* _Exercise text_
In order to identify the ID of the LV that was followed continuously and record the start and end time of the following event, Algorithm 1 has been applied to all datasets. To address the issue of noise in the initial data when applying datasets, we utilized the Savitzky-Golay filter for smoothing. This filter is a finite impulse response filter that employs polynomial fitting to estimate the underlying signal and mitigate the effect of noise in the time series data.

Baseline models

In this benchmark, we trained and tested a total of five car-following models, consisting of two conventional models and three data-driven models. All models were trained with a standardized time duration of 15 seconds, with consistent input parameters including spacing, FV’s speed, and relative speed. The acceleration of the FV served as the output for all models. The five baseline models are listed as follows:

Algorithm 1

Find_Lead_Vehilce_ID (x, data_hz).

IDM

The IDM demonstrates the best predictive performance when compared with other traditional models according to Zhu et al.67. We proceeded to train this model with the objective of minimizing the MSE of spacing by employing GA with pool calibration (concatenating the calibration data part and finding a single parameter set reflecting the average driver) to determine the most effective IDM parameter set.

GHR

The GHR model assumes that drivers adjust their speed based on the distance to the preceding vehicle and their own desired speed. Similar to the IDM, GA was utilized to discover the optimal parameter values67.

* _Provided material_
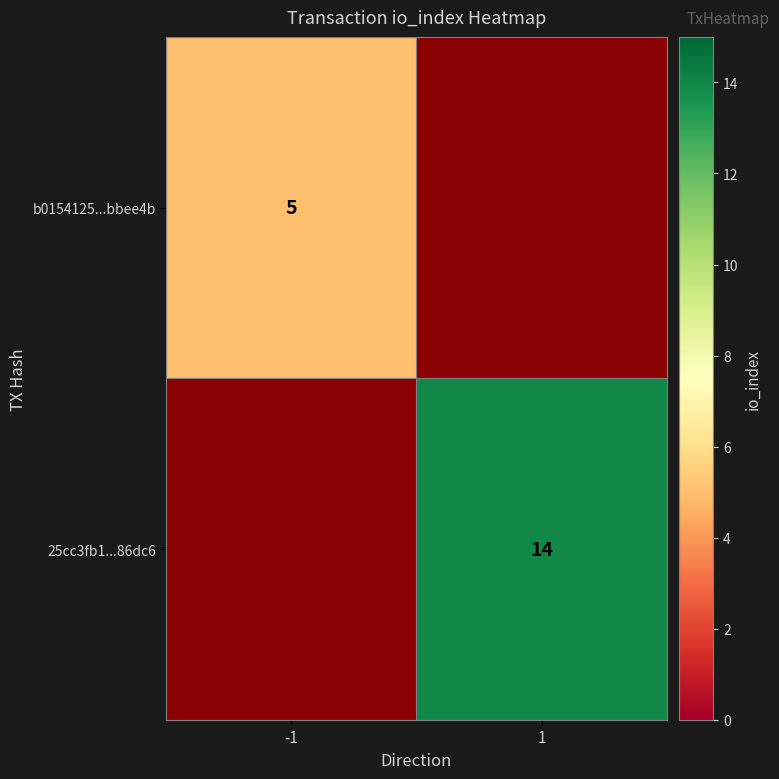

How many series are shown in this chart?

2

* _Task instructions_
**a.** Transcribe the stretch of the car-following text from "The IDM demonstrates" through "IDM parameter set.".
**b.** Rewrite the paragraph of the car-following text that begins "In this benchmark" as a short list that keeps its main facts.
**c.** Resume the text on car-following models, picking up after its final sentence.

* _Solved problems_
**a.**
The IDM demonstrates the best predictive performance when compared with other traditional models according to Zhu et al.67. We proceeded to train this model with the objective of minimizing the MSE of spacing by employing GA with pool calibration (concatenating the calibration data part and finding a single parameter set reflecting the average driver) to determine the most effective IDM parameter set.

**b.**
- Five car-following models were trained and tested: two conventional models and three data-driven models.
- All models were trained with a standardized time duration of 15 seconds.
- Every model used the same inputs: spacing, FV's speed, and relative speed.
- The FV's acceleration was the output for all models.

**c.**
NN

To forecast the future acceleration of the FV, a neural network model consisting of three feedforward layers is employed. The Adam optimizer with a learning rate of 0.001 is utilized for optimizing models. Following this, the MSE of spacing is utilized as the loss function for optimizing the network.

LSTM

The LSTM model consists of an encoder component and a linear layer. The encoder takes the input data and computes both the encoded representation and the hidden state of the final layer. Subsequently, the linear layer maps the hidden state to the output value, which undergoes a tanh activation function and is multiplied by a constant representing the acceleration limit. In order to enhance the performance of the LSTM model, several hyperparameters have been fine-tuned. These adjustments include the hidden size, the number of LSTM layers, and the utilization of a dropout probability of 0.1 to enhance the model’s resilience.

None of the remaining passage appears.